→ **ESTRATTO SELEZIONATO**:

========================

Riceviamo e condividiamo il comunicato dell’Assemblea Antifascista di Cesena in merito ai decreti penali – cioè condanne prima di un processo – applicati a cinque antifascisti per avere espresso in modo vivace e icastico le proprie convinzioni. Non solo CasaPound ha dietro una pianificazione quasi aziendale, soldi e protezioni dall’alto che consentono al neofascismo di agire sul doppio livello della politica legale e della violenza squadrista. Spesso, ha anche il favore di Questure e Procure… Solidarietà e resistenza!

COMUNICATO

Come Assemblea Antifascista di Cesena vogliamo esprimere la nostra solidarietà alle cinque persone recentemente colpite da misure repressive in merito alla loro militanza antifascista in città.

Consideriamo quei cinque decreti penali, emessi in totale assenza di dibattito processuale e sulla sola base di una querela di parte (dei proprietari che hanno affittato la sede a CasaPound) gravi ed inaccettabili: veri e propri tentativi di zittire e destabilizzare una lotta collettiva e partecipata contro vecchie e nuove forme di fascismo, intimidendo con denunce, querele e campagne-stampa denigratorie chi vi partecipa o intendesse parteciparvi.

Che le cinque persone coinvolte siano o meno responsabili di quanto loro viene addebitato, non lo sappiamo. In questo momento, però, in cui a livello locale come nazionale rigurgiti razzisti e fascisti riprendono forza, reputiamo importante che la solidarietà sia espressa senza ambiguità, difendendo ed anzi rilanciando le pratiche dell’antifascismo militante.

Se oggi chi afferma che è vergognoso concedere spazi di agibilità ai gruppi neonazisti viene denunciato; se cioè dire la verità è considerato un crimine, allora diciamo in modo chiaro che tutte e tutti siamo ugualmente criminali: continuiamo, infatti, a pensare oggi, e continueremo a pensare domani che affittare e/o concedere luoghi fisici agli eredi del fascismo e del nazismo sia vergognoso, oltre a mettere in pericolo la tranquillità e l’incolumità degli abitanti di questo territorio.

Da quando è stato aperto il covo di via Alberini, infatti, provocazioni, minacce personali, propaganda tramite attacchinaggio di adesivi e scritte a carattere xenofobo, nonché esplicite intimidazioni a singoli antifascisti e residenti del quartiere, sono aumentati costantemente. Tutti questi atti sono una diretta conseguenza dell’apertura del summenzionato covo. Per questo chi, in vario modo, ha cercato di opporsi alla sua apertura è per noi nel giusto.

Per noi il fascismo non deve avere nessuno spazio!

========================

Dati per la ricostruzione multivista di scene
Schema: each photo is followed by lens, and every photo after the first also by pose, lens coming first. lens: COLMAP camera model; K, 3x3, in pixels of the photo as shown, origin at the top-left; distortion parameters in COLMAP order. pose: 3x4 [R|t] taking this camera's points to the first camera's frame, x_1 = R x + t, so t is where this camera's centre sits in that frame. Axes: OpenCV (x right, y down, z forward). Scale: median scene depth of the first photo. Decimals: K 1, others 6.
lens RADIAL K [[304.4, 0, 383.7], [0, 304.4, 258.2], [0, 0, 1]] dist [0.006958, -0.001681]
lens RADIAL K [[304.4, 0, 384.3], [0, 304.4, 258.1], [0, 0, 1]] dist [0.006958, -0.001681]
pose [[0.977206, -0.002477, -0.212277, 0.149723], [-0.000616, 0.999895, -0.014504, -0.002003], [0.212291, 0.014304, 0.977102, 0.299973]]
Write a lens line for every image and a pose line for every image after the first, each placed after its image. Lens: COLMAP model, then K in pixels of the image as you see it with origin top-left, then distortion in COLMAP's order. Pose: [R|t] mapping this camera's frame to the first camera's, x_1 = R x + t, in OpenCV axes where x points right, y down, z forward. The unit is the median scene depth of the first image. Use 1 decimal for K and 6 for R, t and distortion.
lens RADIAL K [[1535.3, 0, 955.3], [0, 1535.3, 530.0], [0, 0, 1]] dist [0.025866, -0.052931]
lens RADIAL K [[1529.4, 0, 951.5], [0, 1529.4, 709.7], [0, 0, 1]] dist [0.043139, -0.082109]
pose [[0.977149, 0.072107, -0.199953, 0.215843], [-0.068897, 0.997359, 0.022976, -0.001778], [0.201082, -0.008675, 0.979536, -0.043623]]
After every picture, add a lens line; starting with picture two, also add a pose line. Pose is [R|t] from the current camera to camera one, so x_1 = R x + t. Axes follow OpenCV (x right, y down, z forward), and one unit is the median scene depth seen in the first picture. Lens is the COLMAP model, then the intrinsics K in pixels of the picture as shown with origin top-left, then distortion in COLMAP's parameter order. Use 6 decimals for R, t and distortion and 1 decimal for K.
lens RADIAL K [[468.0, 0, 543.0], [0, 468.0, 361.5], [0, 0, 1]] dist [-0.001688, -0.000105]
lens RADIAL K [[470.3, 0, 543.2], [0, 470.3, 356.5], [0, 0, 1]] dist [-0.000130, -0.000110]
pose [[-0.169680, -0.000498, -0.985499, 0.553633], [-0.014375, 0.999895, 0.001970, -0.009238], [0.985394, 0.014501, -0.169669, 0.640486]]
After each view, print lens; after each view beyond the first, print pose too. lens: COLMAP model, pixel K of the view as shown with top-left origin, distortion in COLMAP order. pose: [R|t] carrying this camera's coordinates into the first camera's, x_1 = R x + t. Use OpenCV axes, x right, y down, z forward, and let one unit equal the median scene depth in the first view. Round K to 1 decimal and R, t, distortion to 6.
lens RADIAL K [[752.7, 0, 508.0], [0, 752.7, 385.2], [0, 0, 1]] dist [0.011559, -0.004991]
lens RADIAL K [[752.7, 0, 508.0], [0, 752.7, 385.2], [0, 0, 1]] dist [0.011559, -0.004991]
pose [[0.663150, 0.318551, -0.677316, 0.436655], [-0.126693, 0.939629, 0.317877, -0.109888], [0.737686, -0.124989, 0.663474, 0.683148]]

========================

→ **COMPITI RICHIESTI**:
a - Ripetere alla lettera tutto il passo dell'estratto selezionato che va da "Riceviamo e condividiamo" giù fino a "Solidarietà e resistenza!".
b - Elencare tutti gli atti che, secondo l'estratto selezionato, sono aumentati costantemente dopo l'apertura del covo di via Alberini.

→ **RISPOSTE AI COMPITI**:
a -
Riceviamo e condividiamo il comunicato dell’Assemblea Antifascista di Cesena in merito ai decreti penali – cioè condanne prima di un processo – applicati a cinque antifascisti per avere espresso in modo vivace e icastico le proprie convinzioni. Non solo CasaPound ha dietro una pianificazione quasi aziendale, soldi e protezioni dall’alto che consentono al neofascismo di agire sul doppio livello della politica legale e della violenza squadrista. Spesso, ha anche il favore di Questure e Procure… Solidarietà e resistenza!

b -
- provocazioni
- minacce personali
- propaganda tramite attacchinaggio di adesivi e scritte a carattere xenofobo
- esplicite intimidazioni a singoli antifascisti e residenti del quartiere